[Source records]
■ ■ ■
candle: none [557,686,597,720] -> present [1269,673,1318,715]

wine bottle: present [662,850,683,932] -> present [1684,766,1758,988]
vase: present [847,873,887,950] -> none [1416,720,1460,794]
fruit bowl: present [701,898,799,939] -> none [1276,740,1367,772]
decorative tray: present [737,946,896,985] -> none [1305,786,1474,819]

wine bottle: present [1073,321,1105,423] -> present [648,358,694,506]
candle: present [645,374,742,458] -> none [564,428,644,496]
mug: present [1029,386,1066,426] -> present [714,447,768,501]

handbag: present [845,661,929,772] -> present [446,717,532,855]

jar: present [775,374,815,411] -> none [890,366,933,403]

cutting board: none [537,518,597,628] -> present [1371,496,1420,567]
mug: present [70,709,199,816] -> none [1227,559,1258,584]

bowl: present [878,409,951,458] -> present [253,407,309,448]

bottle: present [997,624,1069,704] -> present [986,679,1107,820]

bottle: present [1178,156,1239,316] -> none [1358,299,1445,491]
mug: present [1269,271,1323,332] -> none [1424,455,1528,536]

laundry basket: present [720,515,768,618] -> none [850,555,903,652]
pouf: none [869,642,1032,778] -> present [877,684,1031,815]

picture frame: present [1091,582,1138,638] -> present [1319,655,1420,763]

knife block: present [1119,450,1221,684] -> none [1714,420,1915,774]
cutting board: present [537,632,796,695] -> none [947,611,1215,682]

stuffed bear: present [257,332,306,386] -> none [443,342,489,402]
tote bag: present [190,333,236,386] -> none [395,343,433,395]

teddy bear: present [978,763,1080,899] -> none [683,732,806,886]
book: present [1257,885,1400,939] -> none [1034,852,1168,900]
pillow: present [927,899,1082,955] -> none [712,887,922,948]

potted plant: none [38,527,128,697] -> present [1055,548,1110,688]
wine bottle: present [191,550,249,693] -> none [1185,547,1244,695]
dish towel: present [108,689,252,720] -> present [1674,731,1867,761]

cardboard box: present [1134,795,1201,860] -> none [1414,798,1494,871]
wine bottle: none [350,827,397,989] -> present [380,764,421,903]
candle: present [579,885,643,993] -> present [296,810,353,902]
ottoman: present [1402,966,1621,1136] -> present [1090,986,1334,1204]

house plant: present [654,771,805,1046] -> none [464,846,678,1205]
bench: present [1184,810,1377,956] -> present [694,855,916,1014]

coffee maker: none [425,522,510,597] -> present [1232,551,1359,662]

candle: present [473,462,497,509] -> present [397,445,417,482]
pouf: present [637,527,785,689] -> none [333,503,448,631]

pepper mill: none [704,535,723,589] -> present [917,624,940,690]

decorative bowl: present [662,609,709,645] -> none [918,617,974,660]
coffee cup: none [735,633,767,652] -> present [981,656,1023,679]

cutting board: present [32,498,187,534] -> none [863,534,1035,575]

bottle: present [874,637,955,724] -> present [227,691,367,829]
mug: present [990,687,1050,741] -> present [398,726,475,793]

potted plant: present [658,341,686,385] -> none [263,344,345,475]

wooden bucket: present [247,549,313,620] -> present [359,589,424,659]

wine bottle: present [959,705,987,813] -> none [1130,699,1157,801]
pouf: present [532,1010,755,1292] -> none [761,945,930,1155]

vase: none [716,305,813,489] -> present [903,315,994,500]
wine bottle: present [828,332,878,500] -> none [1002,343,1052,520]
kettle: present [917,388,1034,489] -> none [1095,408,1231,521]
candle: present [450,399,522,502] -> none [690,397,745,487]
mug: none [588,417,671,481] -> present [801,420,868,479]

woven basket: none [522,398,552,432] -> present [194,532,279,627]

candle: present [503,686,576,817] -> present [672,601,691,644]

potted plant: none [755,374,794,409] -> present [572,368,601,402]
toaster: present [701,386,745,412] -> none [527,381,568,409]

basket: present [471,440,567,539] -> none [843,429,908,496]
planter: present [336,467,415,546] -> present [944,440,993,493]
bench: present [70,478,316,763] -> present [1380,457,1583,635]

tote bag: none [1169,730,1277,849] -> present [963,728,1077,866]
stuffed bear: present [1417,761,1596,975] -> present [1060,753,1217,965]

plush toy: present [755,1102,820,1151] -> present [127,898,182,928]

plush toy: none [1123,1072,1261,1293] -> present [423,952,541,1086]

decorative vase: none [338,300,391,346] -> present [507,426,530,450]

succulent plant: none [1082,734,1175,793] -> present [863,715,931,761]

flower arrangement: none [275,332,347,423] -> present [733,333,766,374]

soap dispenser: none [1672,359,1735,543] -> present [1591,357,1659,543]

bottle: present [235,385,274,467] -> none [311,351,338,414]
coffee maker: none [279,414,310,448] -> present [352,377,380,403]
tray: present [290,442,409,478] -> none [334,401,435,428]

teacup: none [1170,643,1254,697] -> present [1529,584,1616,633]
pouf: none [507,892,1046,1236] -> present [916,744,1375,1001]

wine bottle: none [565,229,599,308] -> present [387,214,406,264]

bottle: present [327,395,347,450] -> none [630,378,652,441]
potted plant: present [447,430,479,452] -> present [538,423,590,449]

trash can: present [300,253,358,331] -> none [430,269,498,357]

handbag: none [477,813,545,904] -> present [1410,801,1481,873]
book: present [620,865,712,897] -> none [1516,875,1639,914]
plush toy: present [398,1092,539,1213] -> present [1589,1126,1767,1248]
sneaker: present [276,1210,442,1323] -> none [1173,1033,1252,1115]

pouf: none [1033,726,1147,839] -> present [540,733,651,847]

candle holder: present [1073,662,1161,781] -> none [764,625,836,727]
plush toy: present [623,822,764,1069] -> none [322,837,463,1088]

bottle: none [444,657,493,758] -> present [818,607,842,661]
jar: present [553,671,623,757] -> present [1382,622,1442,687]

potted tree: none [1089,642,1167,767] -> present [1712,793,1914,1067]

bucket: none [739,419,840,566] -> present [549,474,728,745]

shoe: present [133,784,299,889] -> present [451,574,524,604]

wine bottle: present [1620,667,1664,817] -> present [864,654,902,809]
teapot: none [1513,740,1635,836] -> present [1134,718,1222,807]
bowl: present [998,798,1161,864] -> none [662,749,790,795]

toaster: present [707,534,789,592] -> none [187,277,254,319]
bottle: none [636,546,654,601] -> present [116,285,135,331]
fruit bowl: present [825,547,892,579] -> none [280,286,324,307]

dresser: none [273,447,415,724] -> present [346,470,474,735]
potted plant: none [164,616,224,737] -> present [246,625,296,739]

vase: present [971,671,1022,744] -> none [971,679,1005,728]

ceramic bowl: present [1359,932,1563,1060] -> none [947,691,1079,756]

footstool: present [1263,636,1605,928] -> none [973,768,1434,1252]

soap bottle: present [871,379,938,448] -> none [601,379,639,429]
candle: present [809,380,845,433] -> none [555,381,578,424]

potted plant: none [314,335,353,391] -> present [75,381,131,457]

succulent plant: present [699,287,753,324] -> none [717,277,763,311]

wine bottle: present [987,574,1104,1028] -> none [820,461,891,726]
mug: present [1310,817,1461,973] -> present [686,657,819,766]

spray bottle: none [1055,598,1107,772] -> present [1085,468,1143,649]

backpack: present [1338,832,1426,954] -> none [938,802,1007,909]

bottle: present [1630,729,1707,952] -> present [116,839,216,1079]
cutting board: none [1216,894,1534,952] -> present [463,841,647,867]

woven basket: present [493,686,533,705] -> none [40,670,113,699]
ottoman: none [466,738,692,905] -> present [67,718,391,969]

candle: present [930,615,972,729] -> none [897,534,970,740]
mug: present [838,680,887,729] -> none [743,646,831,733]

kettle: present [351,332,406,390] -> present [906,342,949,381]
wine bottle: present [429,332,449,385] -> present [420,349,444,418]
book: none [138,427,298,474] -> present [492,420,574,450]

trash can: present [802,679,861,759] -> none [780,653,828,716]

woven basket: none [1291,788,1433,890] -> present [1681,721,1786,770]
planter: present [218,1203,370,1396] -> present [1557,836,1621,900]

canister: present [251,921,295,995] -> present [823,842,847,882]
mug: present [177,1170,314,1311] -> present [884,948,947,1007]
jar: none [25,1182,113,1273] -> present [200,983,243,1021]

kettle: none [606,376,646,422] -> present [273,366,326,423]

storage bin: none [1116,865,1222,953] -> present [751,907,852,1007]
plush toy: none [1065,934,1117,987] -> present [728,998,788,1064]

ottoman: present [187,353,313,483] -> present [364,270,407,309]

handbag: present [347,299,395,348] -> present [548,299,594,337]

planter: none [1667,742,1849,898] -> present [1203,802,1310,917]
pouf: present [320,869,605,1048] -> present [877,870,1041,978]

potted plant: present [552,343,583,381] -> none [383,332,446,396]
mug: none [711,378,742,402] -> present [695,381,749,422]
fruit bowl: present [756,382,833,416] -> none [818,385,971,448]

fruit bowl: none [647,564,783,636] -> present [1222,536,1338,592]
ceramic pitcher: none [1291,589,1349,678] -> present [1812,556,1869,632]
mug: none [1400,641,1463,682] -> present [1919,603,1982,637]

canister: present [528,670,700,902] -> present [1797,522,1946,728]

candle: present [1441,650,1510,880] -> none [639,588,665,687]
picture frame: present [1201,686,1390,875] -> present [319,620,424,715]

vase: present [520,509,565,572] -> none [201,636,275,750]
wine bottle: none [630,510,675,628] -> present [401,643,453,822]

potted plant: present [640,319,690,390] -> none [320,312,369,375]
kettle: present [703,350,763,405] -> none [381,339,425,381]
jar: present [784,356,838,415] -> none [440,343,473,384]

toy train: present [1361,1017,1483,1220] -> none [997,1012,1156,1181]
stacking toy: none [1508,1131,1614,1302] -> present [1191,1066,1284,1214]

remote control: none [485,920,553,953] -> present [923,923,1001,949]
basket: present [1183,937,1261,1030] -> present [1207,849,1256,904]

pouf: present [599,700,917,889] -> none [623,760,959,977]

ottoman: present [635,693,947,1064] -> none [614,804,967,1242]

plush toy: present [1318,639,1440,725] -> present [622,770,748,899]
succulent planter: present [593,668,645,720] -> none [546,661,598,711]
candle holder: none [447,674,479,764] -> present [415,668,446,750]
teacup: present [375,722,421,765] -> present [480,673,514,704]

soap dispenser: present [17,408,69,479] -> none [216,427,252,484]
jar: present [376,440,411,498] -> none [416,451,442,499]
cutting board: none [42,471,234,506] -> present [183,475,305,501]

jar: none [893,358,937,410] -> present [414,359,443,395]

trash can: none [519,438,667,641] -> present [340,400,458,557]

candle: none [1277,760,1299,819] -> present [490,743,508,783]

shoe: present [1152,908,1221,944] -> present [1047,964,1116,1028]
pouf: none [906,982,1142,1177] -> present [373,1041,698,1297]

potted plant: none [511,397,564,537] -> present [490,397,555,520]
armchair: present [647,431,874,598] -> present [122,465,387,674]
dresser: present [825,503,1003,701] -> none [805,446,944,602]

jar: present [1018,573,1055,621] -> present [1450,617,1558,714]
■ ■ ■
▶ **What this task involves**
Copy out, in full, each line above that has the word "pouf" in it.

▶ **Answer section**
pouf: none [869,642,1032,778] -> present [877,684,1031,815]
pouf: present [637,527,785,689] -> none [333,503,448,631]
pouf: present [532,1010,755,1292] -> none [761,945,930,1155]
pouf: none [507,892,1046,1236] -> present [916,744,1375,1001]
pouf: none [1033,726,1147,839] -> present [540,733,651,847]
pouf: present [320,869,605,1048] -> present [877,870,1041,978]
pouf: present [599,700,917,889] -> none [623,760,959,977]
pouf: none [906,982,1142,1177] -> present [373,1041,698,1297]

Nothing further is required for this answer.